Things to do:
1. In the interview about writing a novel set in wartime Shanghai, which course had Kirsty taken through the Australian Writers' Centre?
2. Print the Shanghai novel interview from "And yet still, the" to "these two timelines?".
3. Proceed with the interview about writing a novel set in wartime Shanghai, starting after its last sentence.

Page excerpt:
+++++

And yet still, the photos that I saw at the museum were people sharing Chinese New Year meals together and going to school together and playing hoop games in the street. It really was quite an extraordinary time.
Valerie
So you do have a couple of timelines going. And obviously they're interrelated. When you were writing it, how did you arrange your writing? Did you write the timelines separately and then mix them up? Or did you write them in a linear fashion? How did you plot the story as you went along with these two timelines?
Kirsty
Well, before I started this book, I knew that it was based during a war, the Second World War. And there were certain dates I had to hit.
And it just so happened, Valerie, that I had done the Scrivener course that you offer through the Australian Writers' Centre, because I thought that it would be good to get a new tool. The kinds of books I write, dual time frame, and this one especially with very clear dates. I mean, in the Second World War there are certain dates that you have to hit. And so I…
Scrivener really helped me map at those dates, the line of the story. So I had certain ideas of scenes that would happen. And without giving elements in the story, you know, the war begins and ends on certain dates, and there are certain things that happen in Shanghai that were big international events that happened on certain dates. And so I put those in as key events.
And then I had certain scenes that I wanted. I wanted Romy's first impression of Shanghai. She sails in on the boat. I wanted her in the Cathay Hotel. There were certain… Shanghai is almost a character in the book as well. And there are certain places that I wanted to show off in Shanghai on particular dates. That was really crucial. So I did that.

+++++

Collection entries
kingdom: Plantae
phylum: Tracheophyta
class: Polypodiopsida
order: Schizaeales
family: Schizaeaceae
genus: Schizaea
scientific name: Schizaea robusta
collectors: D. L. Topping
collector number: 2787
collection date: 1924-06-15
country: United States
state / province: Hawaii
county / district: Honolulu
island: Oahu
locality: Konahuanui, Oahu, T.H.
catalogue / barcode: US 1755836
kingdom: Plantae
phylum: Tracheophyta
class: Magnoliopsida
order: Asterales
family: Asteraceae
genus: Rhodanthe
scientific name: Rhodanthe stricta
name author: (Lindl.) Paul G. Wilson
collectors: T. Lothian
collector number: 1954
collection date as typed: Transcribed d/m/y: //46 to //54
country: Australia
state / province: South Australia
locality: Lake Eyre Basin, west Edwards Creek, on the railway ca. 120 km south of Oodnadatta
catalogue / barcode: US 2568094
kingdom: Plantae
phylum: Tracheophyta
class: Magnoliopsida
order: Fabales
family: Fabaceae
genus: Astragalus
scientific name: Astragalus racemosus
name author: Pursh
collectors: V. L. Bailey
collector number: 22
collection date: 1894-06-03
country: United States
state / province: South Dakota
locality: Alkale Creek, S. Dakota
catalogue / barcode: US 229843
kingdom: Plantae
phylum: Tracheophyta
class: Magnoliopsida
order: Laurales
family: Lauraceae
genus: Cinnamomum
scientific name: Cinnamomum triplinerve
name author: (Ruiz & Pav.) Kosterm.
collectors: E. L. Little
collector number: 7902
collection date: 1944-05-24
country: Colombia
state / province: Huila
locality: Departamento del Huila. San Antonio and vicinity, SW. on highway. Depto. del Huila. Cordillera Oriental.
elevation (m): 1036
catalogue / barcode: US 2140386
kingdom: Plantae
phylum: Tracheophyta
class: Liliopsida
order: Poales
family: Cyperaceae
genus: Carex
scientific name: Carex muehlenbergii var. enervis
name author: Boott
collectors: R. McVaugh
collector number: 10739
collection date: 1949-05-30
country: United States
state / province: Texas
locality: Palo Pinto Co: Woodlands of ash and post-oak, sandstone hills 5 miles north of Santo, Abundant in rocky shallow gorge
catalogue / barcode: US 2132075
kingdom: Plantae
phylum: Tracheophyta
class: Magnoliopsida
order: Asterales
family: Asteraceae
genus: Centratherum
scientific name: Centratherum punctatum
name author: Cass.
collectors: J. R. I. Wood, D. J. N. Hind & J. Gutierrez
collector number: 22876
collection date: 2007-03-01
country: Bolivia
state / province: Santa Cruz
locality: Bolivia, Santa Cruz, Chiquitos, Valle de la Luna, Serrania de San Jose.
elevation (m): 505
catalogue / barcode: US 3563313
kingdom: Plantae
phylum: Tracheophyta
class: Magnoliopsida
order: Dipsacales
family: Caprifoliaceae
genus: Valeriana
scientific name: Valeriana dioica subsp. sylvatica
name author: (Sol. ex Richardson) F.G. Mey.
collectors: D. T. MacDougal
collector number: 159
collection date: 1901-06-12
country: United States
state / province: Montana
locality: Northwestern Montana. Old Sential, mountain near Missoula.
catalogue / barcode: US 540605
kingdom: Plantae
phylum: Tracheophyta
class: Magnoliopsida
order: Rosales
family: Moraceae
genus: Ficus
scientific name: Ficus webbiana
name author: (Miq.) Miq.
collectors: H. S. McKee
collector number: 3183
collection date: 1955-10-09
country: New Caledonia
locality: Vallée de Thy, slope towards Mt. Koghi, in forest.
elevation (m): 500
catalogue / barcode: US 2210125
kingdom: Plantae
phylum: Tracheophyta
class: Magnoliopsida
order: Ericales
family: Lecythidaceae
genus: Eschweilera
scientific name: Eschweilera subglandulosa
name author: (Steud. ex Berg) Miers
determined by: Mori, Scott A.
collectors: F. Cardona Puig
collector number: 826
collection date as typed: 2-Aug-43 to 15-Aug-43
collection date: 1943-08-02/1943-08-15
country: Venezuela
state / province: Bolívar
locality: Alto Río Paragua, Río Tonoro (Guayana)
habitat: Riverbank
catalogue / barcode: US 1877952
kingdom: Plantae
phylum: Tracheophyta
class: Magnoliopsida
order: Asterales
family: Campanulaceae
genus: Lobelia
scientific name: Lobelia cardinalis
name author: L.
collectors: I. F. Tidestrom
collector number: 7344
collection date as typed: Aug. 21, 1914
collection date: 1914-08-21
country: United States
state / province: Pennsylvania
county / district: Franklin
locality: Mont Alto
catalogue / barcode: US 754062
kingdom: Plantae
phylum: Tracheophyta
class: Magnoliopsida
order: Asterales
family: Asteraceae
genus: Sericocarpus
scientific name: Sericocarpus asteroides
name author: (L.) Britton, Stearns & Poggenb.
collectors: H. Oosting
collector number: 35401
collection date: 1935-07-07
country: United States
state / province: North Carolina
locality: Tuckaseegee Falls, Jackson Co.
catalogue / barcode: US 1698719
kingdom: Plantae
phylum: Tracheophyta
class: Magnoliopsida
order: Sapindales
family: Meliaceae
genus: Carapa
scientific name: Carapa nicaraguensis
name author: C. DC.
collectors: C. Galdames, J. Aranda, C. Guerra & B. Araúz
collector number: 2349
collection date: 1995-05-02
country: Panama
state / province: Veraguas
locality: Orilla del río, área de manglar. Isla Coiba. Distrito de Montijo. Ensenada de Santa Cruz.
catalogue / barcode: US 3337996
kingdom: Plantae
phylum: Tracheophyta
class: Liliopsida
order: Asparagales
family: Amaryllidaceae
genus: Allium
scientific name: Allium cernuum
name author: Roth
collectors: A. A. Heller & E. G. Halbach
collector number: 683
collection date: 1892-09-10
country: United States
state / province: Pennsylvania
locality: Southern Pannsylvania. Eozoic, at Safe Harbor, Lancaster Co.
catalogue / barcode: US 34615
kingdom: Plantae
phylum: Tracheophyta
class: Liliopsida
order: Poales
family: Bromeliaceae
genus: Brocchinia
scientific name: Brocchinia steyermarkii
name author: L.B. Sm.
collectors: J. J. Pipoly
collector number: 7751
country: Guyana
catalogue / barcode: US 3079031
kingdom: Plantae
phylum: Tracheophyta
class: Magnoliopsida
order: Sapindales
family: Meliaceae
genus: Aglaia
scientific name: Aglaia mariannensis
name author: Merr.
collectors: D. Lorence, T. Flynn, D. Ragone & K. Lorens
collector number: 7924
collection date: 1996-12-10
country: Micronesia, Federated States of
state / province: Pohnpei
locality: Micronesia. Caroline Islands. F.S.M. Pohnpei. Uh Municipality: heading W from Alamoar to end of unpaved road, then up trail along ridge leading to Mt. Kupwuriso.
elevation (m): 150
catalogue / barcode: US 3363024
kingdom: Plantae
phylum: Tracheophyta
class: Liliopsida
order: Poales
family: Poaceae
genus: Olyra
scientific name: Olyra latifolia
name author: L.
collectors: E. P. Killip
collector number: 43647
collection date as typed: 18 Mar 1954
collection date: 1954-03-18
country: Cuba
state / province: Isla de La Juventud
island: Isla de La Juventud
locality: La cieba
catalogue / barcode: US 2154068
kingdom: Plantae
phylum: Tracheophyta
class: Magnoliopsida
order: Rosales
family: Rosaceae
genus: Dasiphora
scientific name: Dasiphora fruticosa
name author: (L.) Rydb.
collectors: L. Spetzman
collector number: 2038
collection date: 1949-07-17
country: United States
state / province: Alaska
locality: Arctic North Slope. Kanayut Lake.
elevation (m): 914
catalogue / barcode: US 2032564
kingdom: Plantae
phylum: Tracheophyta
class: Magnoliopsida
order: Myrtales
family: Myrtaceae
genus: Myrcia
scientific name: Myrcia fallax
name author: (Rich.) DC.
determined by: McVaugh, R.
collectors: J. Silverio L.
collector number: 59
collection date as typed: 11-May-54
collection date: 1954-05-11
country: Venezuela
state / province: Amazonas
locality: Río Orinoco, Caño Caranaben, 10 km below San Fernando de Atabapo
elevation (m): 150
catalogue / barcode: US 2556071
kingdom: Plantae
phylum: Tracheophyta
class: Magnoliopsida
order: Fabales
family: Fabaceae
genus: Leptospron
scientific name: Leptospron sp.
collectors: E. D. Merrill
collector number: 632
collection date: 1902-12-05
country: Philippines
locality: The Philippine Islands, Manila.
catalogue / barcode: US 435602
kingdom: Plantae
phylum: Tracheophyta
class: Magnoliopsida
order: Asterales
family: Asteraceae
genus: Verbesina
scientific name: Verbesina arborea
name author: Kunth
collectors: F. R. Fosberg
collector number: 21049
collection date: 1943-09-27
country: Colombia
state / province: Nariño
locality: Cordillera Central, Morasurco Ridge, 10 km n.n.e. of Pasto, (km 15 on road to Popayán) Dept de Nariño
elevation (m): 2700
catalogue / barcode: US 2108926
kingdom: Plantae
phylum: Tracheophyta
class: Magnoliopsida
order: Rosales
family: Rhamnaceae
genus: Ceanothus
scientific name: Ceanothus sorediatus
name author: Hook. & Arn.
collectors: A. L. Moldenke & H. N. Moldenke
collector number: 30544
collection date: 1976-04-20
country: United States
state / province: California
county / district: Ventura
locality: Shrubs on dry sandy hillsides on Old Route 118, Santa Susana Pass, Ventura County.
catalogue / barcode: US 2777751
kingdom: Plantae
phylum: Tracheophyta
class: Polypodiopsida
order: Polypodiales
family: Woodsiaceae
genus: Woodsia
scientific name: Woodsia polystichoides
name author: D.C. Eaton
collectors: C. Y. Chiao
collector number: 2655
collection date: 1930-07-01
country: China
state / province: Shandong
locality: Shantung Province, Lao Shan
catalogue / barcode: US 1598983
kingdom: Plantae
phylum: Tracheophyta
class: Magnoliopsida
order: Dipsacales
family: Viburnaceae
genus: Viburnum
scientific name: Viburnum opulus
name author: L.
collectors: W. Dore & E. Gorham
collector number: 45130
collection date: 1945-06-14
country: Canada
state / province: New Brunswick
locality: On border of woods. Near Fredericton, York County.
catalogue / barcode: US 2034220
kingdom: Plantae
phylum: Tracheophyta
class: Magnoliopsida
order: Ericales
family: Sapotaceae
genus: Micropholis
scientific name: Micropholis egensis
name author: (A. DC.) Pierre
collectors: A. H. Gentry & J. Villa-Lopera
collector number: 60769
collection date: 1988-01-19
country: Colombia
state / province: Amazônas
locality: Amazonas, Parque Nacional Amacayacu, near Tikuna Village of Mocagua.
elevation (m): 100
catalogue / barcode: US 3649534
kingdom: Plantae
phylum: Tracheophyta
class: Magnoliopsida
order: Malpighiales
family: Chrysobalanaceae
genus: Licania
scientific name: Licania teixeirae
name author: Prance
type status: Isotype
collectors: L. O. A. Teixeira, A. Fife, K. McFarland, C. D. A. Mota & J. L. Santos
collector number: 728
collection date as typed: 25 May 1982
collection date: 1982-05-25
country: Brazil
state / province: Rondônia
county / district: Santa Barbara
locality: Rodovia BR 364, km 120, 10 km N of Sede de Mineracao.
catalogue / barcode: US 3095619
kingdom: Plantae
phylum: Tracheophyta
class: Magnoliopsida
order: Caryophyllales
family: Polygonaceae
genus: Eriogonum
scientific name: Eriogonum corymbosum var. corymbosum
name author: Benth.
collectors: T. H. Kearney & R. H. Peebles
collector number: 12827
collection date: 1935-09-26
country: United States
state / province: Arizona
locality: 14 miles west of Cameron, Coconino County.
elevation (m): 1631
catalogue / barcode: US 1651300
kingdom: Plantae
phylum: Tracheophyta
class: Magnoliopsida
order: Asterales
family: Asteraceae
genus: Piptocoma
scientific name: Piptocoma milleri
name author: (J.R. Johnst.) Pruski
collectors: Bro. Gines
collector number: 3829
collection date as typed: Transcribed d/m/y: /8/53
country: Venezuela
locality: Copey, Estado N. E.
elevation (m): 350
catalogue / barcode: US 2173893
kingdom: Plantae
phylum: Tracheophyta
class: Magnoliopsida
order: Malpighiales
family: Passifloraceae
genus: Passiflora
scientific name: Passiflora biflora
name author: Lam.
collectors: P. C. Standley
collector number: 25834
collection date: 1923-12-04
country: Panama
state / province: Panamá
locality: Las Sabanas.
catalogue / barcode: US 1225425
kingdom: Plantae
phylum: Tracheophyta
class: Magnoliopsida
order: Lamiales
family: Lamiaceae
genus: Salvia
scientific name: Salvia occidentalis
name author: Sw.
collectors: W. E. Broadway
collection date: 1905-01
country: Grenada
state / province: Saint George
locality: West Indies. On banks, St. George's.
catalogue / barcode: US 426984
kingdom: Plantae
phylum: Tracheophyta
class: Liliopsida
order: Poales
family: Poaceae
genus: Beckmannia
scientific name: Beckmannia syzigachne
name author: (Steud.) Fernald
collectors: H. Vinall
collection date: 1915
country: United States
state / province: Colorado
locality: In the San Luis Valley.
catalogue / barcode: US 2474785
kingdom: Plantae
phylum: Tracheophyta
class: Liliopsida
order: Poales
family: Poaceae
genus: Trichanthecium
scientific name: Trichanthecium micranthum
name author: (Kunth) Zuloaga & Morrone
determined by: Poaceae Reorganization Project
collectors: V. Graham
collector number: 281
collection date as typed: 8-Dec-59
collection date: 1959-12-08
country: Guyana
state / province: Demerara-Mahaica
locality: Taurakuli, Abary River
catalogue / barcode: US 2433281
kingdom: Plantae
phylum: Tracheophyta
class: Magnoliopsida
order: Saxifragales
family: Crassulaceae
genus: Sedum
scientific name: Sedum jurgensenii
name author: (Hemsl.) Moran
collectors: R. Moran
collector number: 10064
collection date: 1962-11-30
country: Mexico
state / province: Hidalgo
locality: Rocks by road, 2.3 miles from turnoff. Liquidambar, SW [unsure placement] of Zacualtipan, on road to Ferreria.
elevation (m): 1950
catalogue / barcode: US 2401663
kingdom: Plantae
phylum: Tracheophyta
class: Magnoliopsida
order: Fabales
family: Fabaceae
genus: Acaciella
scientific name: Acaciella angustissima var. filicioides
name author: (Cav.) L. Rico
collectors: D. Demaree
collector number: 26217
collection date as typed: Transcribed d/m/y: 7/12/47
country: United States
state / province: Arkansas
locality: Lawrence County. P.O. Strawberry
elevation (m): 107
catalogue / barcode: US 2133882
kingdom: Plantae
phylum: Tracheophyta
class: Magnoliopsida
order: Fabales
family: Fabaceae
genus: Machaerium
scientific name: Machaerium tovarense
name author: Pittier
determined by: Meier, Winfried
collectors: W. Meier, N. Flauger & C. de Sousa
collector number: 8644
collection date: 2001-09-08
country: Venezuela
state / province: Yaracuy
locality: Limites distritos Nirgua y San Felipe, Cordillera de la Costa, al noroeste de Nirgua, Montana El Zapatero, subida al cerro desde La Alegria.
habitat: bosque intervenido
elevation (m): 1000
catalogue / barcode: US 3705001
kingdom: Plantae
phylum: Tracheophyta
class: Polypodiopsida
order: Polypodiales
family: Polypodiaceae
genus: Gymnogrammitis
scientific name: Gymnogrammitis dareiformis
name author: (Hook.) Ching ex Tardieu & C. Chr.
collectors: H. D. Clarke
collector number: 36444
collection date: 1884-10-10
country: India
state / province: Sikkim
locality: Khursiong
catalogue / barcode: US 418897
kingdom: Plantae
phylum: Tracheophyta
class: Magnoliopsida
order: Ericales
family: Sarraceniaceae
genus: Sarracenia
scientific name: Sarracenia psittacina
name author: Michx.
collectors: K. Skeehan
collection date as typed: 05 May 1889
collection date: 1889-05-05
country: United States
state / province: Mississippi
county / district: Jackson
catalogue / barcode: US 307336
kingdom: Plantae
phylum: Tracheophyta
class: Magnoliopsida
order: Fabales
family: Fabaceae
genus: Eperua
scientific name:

+++++

Outputs for the tasks:
1. The Scrivener course.

2.
And yet still, the photos that I saw at the museum were people sharing Chinese New Year meals together and going to school together and playing hoop games in the street. It really was quite an extraordinary time.
Valerie
So you do have a couple of timelines going. And obviously they're interrelated. When you were writing it, how did you arrange your writing? Did you write the timelines separately and then mix them up? Or did you write them in a linear fashion? How did you plot the story as you went along with these two timelines?

3.
And then I had the contemporary timeframe. And I could colour code that, so it was very clear. And that allowed me to lace the contemporary story through. Because that was… Obviously Alexandria's dealing with different issues. But really, when you're writing historical fiction, you are lacing a mystery through the book. And you have to lace it through both eras. And I found Scrivener very useful for laying out the line of my plot.
Valerie
But when you actually wrote it, did you write the timelines separately? Or did you actually jump between the two?
Kirsty
I did bits and pieces. I would work on…
The benefit of working in dual timeframe is you can work on the historical aspect until you're sick of it, or until you're at a part where you don't know, and then you can switch across to the contemporary.
I start… I have a very… Before I even start writing a book, I have a very clear idea of what the opening is. And I have a very clear idea of what the ending is. And then as I said I had some key dates. So in the middle I kind of patchwork it together until I get the sense of what the characters are and what the line of the story is.
But I always know where I'm heading. I mean, that can change, and it did change slightly. But it… There were certain aspects… So the historical, the first hundred pages, I just wrote that in one go. And then I broke it up. And then with the contemporary, that was scene by scene laced throughout. So that's how I work.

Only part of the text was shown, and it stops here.